| Exercise requirements |
Only the text of the entries below should be returned, exactly as given, without pictures.

| Source records |
_____

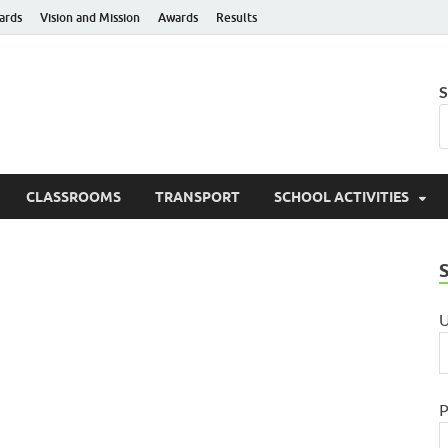
ards
Vision and Mission
Awards
Results
hanti Niketan Public Sch
S
e to Learn – Go to Serve
CLASSROOMS
TRANSPORT
SCHOOL ACTIVITIES
U
P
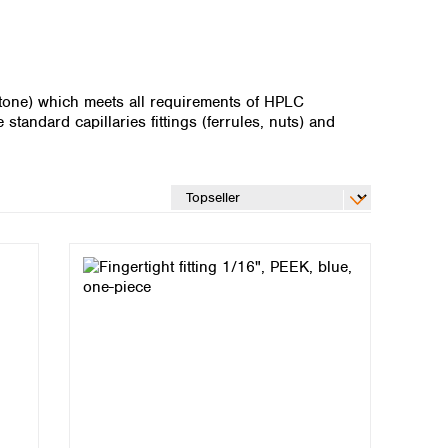
etone) which meets all requirements of HPLC
standard capillaries fittings (ferrules, nuts) and
Global distributors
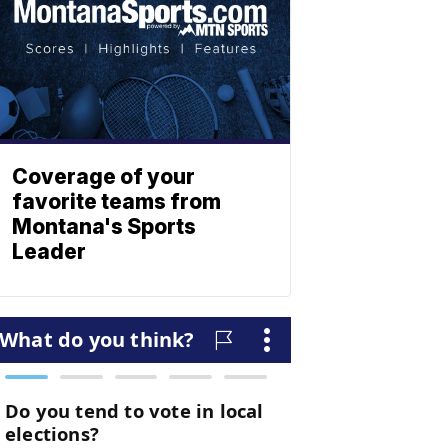
Coverage of your
favorite teams from
Montana's Sports
Leader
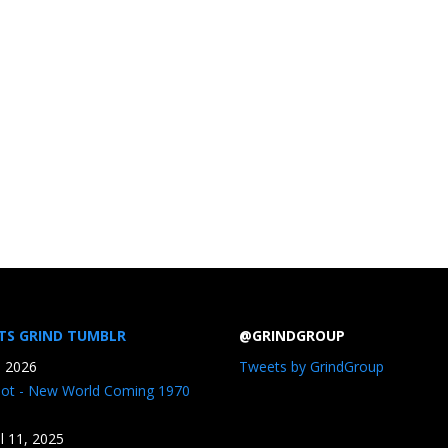
TS GRIND TUMBLR
@GRINDGROUP
, 2026
Tweets by GrindGroup
iot - New World Coming 1970
il 11, 2025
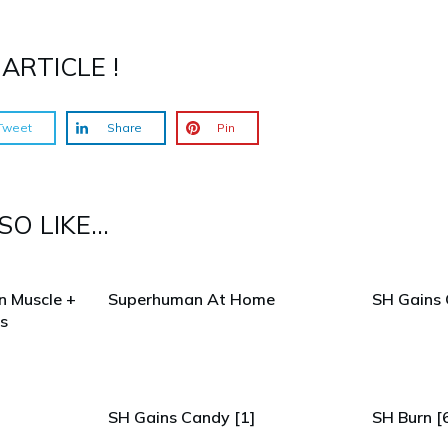
ARTICLE !
Tweet
Share
Pin
O LIKE...
n Muscle +
Superhuman At Home
SH Gains 
s
SH Gains Candy [1]
SH Burn [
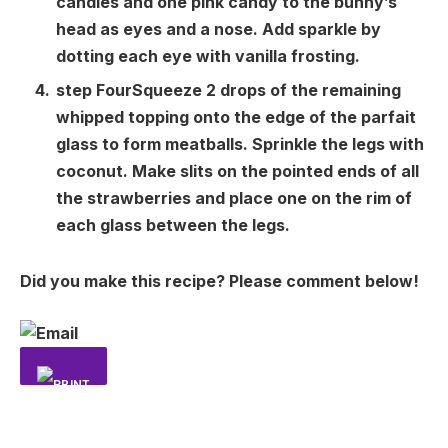
candies and one pink candy to the bunny’s
head as eyes and a nose. Add sparkle by
dotting each eye with vanilla frosting.
step
Four
Squeeze 2 drops of the remaining
whipped topping onto the edge of the parfait
glass to form meatballs. Sprinkle the legs with
coconut. Make slits on the pointed ends of all
the strawberries and place one on the rim of
each glass between the legs.
Did you make this recipe? Please comment below!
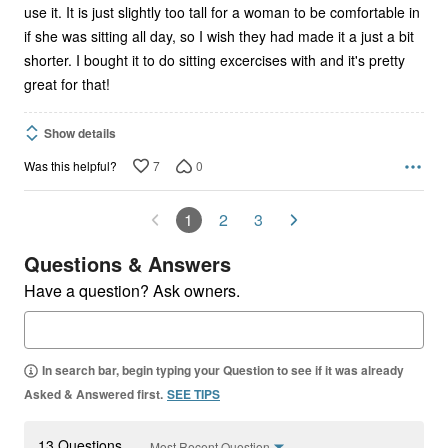
use it. It is just slightly too tall for a woman to be comfortable in
if she was sitting all day, so I wish they had made it a just a bit
shorter. I bought it to do sitting excercises with and it's pretty
great for that!
Show details
7
0
Was this helpful?
1
2
3
Questions & Answers
Have a question? Ask owners.
In search bar, begin typing your Question to see if it was already
Asked & Answered first.
SEE TIPS
13 Questions
Most Recent Question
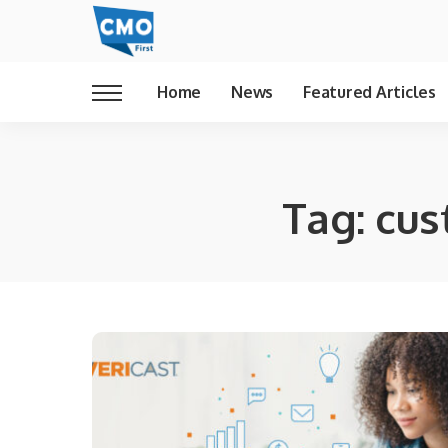
Home
News
Featured Articles
Tag:
cus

_____

| Solution for this task |
ards
Vision and Mission
Awards
Results
hanti Niketan Public Sch
S
e to Learn – Go to Serve
CLASSROOMS
TRANSPORT
SCHOOL ACTIVITIES
U
P
etone) which meets all requirements of HPLC
standard capillaries fittings (ferrules, nuts) and
Global distributors
Coverage of your
favorite teams from
Montana's Sports
Leader
TS GRIND TUMBLR
@GRINDGROUP
, 2026
Tweets by GrindGroup
iot - New World Coming 1970
il 11, 2025
ARTICLE !
Tweet
Share
Pin
O LIKE...
n Muscle +
Superhuman At Home
SH Gains 
s
SH Gains Candy [1]
SH Burn [
candies and one pink candy to the bunny’s
head as eyes and a nose. Add sparkle by
dotting each eye with vanilla frosting.
step
Four
Squeeze 2 drops of the remaining
whipped topping onto the edge of the parfait
glass to form meatballs. Sprinkle the legs with
coconut. Make slits on the pointed ends of all
the strawberries and place one on the rim of
each glass between the legs.
Did you make this recipe? Please comment below!
use it. It is just slightly too tall for a woman to be comfortable in
if she was sitting all day, so I wish they had made it a just a bit
shorter. I bought it to do sitting excercises with and it's pretty
great for that!
Show details
7
0
Was this helpful?
1
2
3
Questions & Answers
Have a question? Ask owners.
In search bar, begin typing your Question to see if it was already
Asked & Answered first.
SEE TIPS
13 Questions
Most Recent Question
Home
News
Featured Articles
Tag:
cus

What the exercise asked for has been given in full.